**EXERCISE**
Starting with the first line and ending with the last, copy the entries word for word.

**SUPPLIED DATA**
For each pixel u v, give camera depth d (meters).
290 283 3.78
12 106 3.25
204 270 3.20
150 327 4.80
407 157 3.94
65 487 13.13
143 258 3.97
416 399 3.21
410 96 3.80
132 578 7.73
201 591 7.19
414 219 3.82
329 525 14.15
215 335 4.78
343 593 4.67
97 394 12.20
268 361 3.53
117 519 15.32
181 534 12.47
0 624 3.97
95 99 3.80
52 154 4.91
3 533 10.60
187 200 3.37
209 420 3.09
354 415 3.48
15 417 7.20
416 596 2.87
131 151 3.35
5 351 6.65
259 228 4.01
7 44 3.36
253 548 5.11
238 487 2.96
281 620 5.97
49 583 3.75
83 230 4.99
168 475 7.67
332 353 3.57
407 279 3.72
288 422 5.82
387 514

**FINAL ANSWER**
For each pixel u v, give camera depth d (meters).
290 283 3.78
12 106 3.25
204 270 3.20
150 327 4.80
407 157 3.94
65 487 13.13
143 258 3.97
416 399 3.21
410 96 3.80
132 578 7.73
201 591 7.19
414 219 3.82
329 525 14.15
215 335 4.78
343 593 4.67
97 394 12.20
268 361 3.53
117 519 15.32
181 534 12.47
0 624 3.97
95 99 3.80
52 154 4.91
3 533 10.60
187 200 3.37
209 420 3.09
354 415 3.48
15 417 7.20
416 596 2.87
131 151 3.35
5 351 6.65
259 228 4.01
7 44 3.36
253 548 5.11
238 487 2.96
281 620 5.97
49 583 3.75
83 230 4.99
168 475 7.67
332 353 3.57
407 279 3.72
288 422 5.82
387 514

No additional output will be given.